Bulk Exports

There are several types of bulk exports and database dumps folks might be interested in:

  • complete database dumps
  • changelog history with all entity revisions and edit metadata
  • identifier snapshot tables
  • entity exports

All exports and dumps get uploaded to the Internet Archive under the bibliographic metadata collection.

Complete Database Dumps

The most simple and complete bulk export. Useful for disaster recovery, mirroring, or forking the entire service. The internal database schema is not stable, so not as useful for longitudinal analysis. These dumps will include edits-in-progress, deleted entities, old revisions, etc, which are potentially difficult or impossible to fetch through the API.

Public copies may have some tables redacted (eg, API credentials).

Dumps are in PostgreSQL pg_dump "tar" binary format, and can be restored locally with the pg_restore command. See ./extra/sql_dumps/ for commands and details. Dumps are on the order of 100 GBytes (compressed) and will grow over time.

Changelog History

These are currently unimplemented; would involve "hydrating" sub-entities into changelog exports. Useful for some mirrors, and analysis that needs to track provenance information. Format would be the public API schema (JSON).

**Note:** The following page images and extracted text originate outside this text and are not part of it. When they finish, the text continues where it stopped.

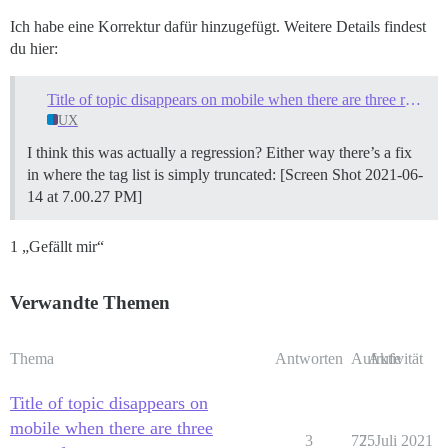
Ich habe eine Korrektur dafür hinzugefügt. Weitere Details findest
du hier:
Title of topic disappears on mobile when there are three rows of tags
UX
I think this was actually a regression? Either way there’s a fix
in where the tag list is simply truncated: [Screen Shot 2021-06-
14 at 7.00.27 PM]
1 „Gefällt mir“
Verwandte Themen
Thema
Antworten
Aufrufe
Aktivität
Title of topic disappears on
mobile when there are three
3
725
7. Juli 2021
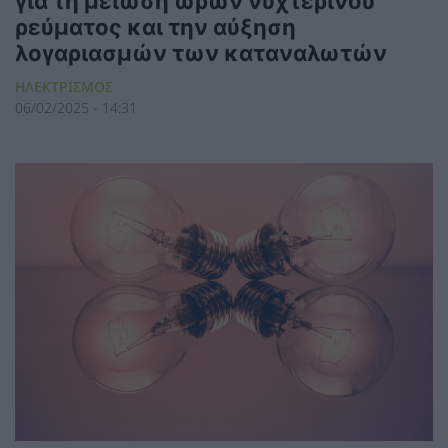
για τη μείωση ωρών νυχτερινού
ρεύματος και την αύξηση
λογαριασμών των καταναλωτών
ΗΛΕΚΤΡΙΣΜΟΣ
06/02/2025 - 14:31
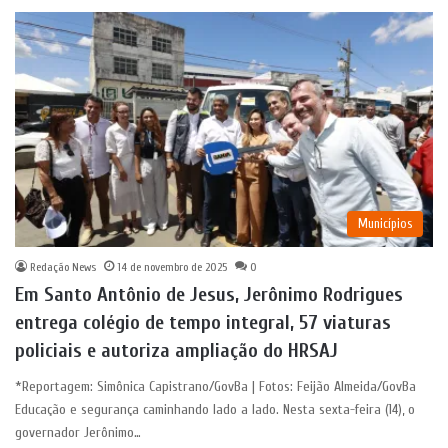
Municípios
Redação News
14 de novembro de 2025
0
Em Santo Antônio de Jesus, Jerônimo Rodrigues
entrega colégio de tempo integral, 57 viaturas
policiais e autoriza ampliação do HRSAJ
*Reportagem: Simônica Capistrano/GovBa | Fotos: Feijão Almeida/GovBa
Educação e segurança caminhando lado a lado. Nesta sexta-feira (14), o
governador Jerônimo…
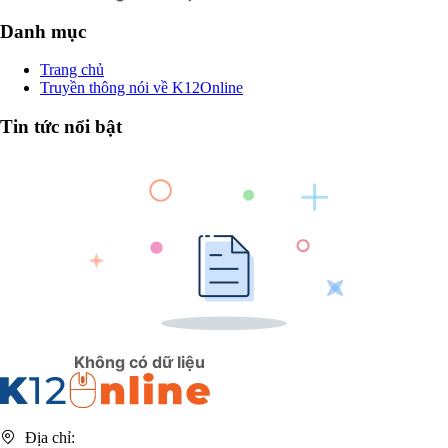
Danh mục
Trang chủ
Truyền thông nói về K12Online
Tin tức nổi bật
Không có dữ liệu
Địa chỉ:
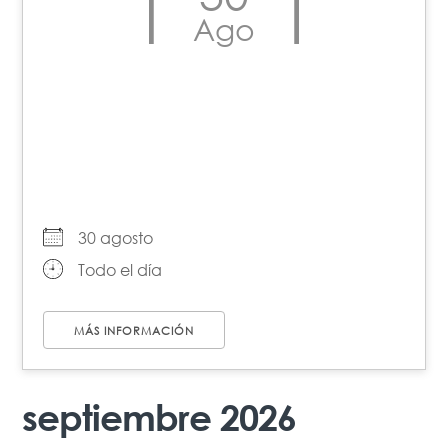
Ago
Día Internacional de las
Víctimas de
Desapariciones Forzadas
30 agosto
Todo el día
MÁS INFORMACIÓN
septiembre 2026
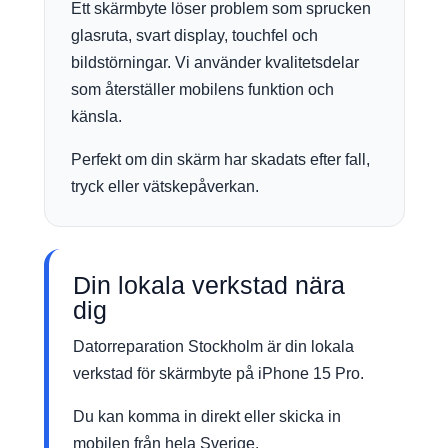
Ett skärmbyte löser problem som sprucken
glasruta, svart display, touchfel och
bildstörningar. Vi använder kvalitetsdelar
som återställer mobilens funktion och
känsla.
Perfekt om din skärm har skadats efter fall,
tryck eller vätskepåverkan.
Din lokala verkstad nära
dig
Datorreparation Stockholm är din lokala
verkstad för skärmbyte på iPhone 15 Pro.
Du kan komma in direkt eller skicka in
mobilen från hela Sverige.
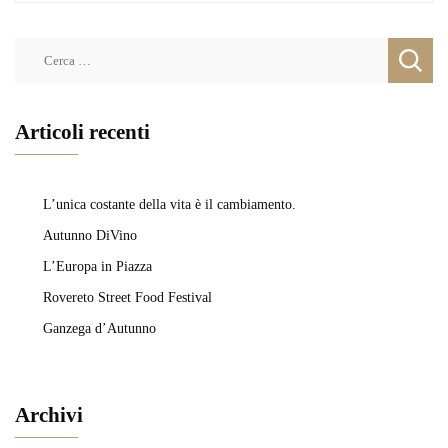
Ricerca
per:
Articoli recenti
L’unica costante della vita è il cambiamento.
Autunno DiVino
L’Europa in Piazza
Rovereto Street Food Festival
Ganzega d’Autunno
Archivi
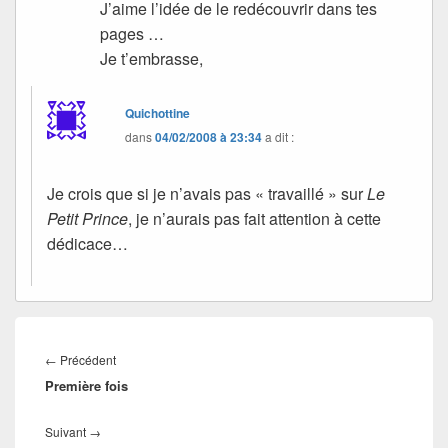
J’aime l’idée de le redécouvrir dans tes
pages …
Je t’embrasse,
Quichottine
dans
04/02/2008 à 23:34
a dit :
Je crois que si je n’avais pas « travaillé » sur
Le
Petit Prince
, je n’aurais pas fait attention à cette
dédicace…
Navigation
de
Article
←
Précédent
l’article
Première fois
précédent :
Article
Suivant
→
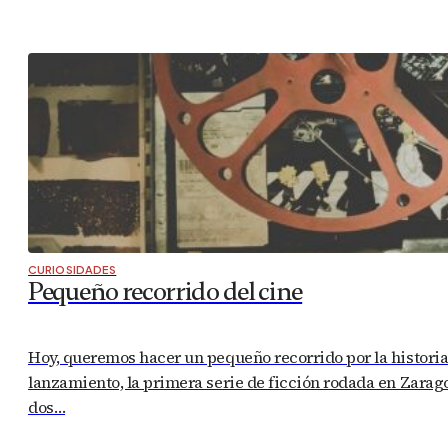
CURIOSIDADES
Pequeño recorrido del cine
Hoy, queremos hacer un pequeño recorrido por la historia d
lanzamiento, la primera serie de ficción rodada en Zarago
dos…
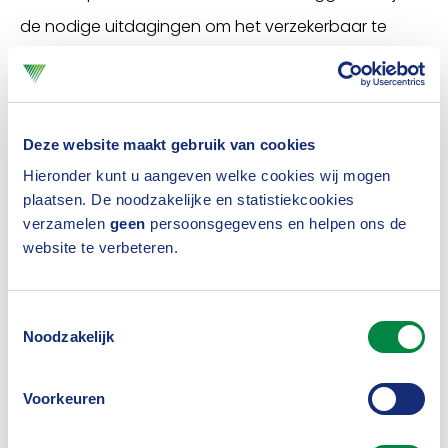
de nodige uitdagingen om het verzekerbaar te
houden.”
Uit het onderzoek blijkt dat ongeveer een derde van
de ondervraagden problemen heeft of verwacht te
Deze website maakt gebruik van cookies
krijgen met het verzekeren van
Hieronder kunt u aangeven welke cookies wij mogen
duurzaamheidsprojecten. “En laat dat nou net een
plaatsen. De noodzakelijke en statistiekcookies
verzamelen
geen
persoonsgegevens en helpen ons de
voorwaarde zijn voor de energietransitie”, merkt hij
website te verbeteren.
op.
Verzekeraar sneller informeren
Toestemmingsselectie
Noodzakelijk
Zowel Van der Werf als Van Leeuwen benadrukken
tijdens de presentatie dat verzekeraars en/of
Voorkeuren
intermediairs geregeld te laat bij plannen worden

All information in these dumps should be possible to fetch via the public API, including on a feed/streaming basis using the sequential changelog index. All information is also contained in the database dumps.

Identifier Snapshots

Many of the other dump formats are very large. To save time and bandwidth, a few simple snapshot tables can be exported directly in TSV format. Because these tables can be dumped in single SQL transactions, they are consistent point-in-time snapshots.

One format is per-entity identifier/revision tables. These contain active, deleted, and redirected identifiers, with revision and redirect references, and are used to generate the entity dumps below.

Other tables contain external identifier mappings or file hashes.

Release abstracts can be dumped in their own table (JSON format), allowing them to be included only by reference from other dumps. The copyright status and usage restrictions on abstracts are different from other catalog content; see the policy page for more context. Abstracts are immutable and referenced by hash in the database, so the consistency of these dumps is not as much of a concern as with other exports.

Unlike all other dumps and public formats, the Fatcat identifiers in these dumps are in raw UUID format (not base32-encoded), though this may be fixed in the future.

See ./extra/sql_dumps/ for scripts and details. Dumps are on the order of a couple GBytes each (compressed).

Entity Exports

Using the above identifier snapshots, the Rust fatcat-export program outputs single-entity-per-line JSON files with the same schema as the HTTP API. These might contain the default fields, or be in "expanded" format containing sub-entities for each record.

Only "active" entities are included (not deleted, work-in-progress, or redirected entities).

The ./rust/README.export.md file has more context.

These dumps can be quite large when expanded (over 100 GBytes compressed), but do not include history so will not grow as fast as other exports over time. Not all entity types are dumped at the moment; if you would like specific dumps get in touch!